START2ACT is an EU funded project under the Horizon 2020 framework programme. The mission is to increase ICT efficiency on ICT and office equipment in young SMEs and start-ups. Scientific background studies have shown that it is possible, through behavioural change only to reduce energy consumption by 20%. ICT and office equipment are focused on in the project, as this is the fastest growing energy using sector, and SMEs as, not only are they the backbone of the ecosystem, but only 2/3 have rules or devices for energy savings in place.
The methods adopted over the three-year lifetime of the project are aimed at actively supporting SMEs and start-ups in 9 European countries. This is carried out through on-site consultancy and mentoring programmes, as well as online resources. A monitoring scheme is also in place that is administered to the participants of the on-site training sessions and the feedback from these surveys helps not only improve performance but also put forward relevant findings.
When a business wants to bring forward a proposal to reduce energy consumption in their company, this can often be effectively achieved, and it is advised to achieve this, by stimulating norms in a company to declare corporate commitment to energy/environmental efficiency. The content of the corporate commitment should mostly contain objectives and goals, quantitative targets, share commitment on corporate agreements (such as standards, or statements from the European Commission). It should also detail how the company will support this strategy and, on the other hand, how employees can also support the strategy to bring the company forward. It can be decided whether to publish the document internally, or externally. When published externally, it can be a powerful marketing tool.

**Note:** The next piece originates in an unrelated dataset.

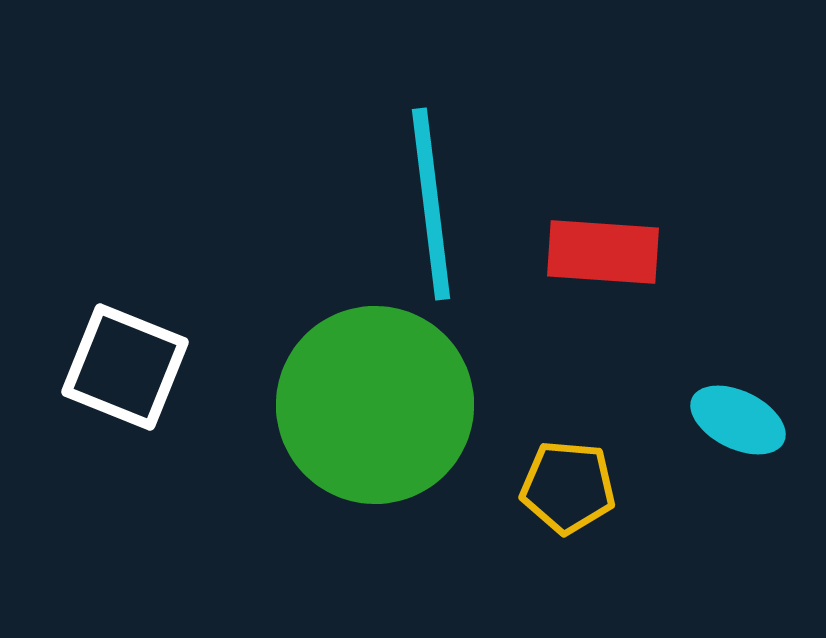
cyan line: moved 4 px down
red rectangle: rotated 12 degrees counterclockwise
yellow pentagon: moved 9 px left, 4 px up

About norms for the studies carried out on the companies, it was shown that people already considered that they had a role to play in the company to save energy. When asked if it was a company norm to save energy there was also agreement, although this was not as strong. So how do we involve employees? The community aspect is important. This is important for managers or team leaders to recognize as it is a way of involving employees in the project.
Apparently, people find it important to share objectives with their colleagues, so obviously a community aspect comes into play. People see the influence that they have. There is also evidence that it is not only the economic aspects that are important, but also the environmental, social and justice reasons which may even weigh more. This is basically because if a person acts pro-environmentally they perceive themselves as eco-friendly which in turn generates a feeling of wellbeing.

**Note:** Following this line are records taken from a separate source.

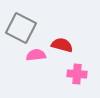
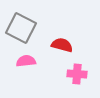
pink semicircle: moved 10 px left, 6 px down
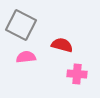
gray square: moved 3 px up
pink semicircle: moved 4 px up
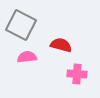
red semicircle: moved 1 px left
pink semicircle: moved 1 px right
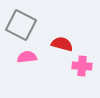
red semicircle: moved 1 px right, 1 px up
pink cross: moved 5 px right, 8 px up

Daniel went on to present the portfolio of the project which includes on-site support to young SMEs and Start ups, the mentoring of start-ups through partnerships with incubators and accelerators and business breakfasts with young SMEs (now over in most countries).
The Project has also incorporated on-line tools such as e-learning, a START2ACT challenge run on social networks and a forum where interested parties could interact with the community and ask for advice from experts. Finally, as part of its online presence, the Project has developed a knowledge tree with tailored information.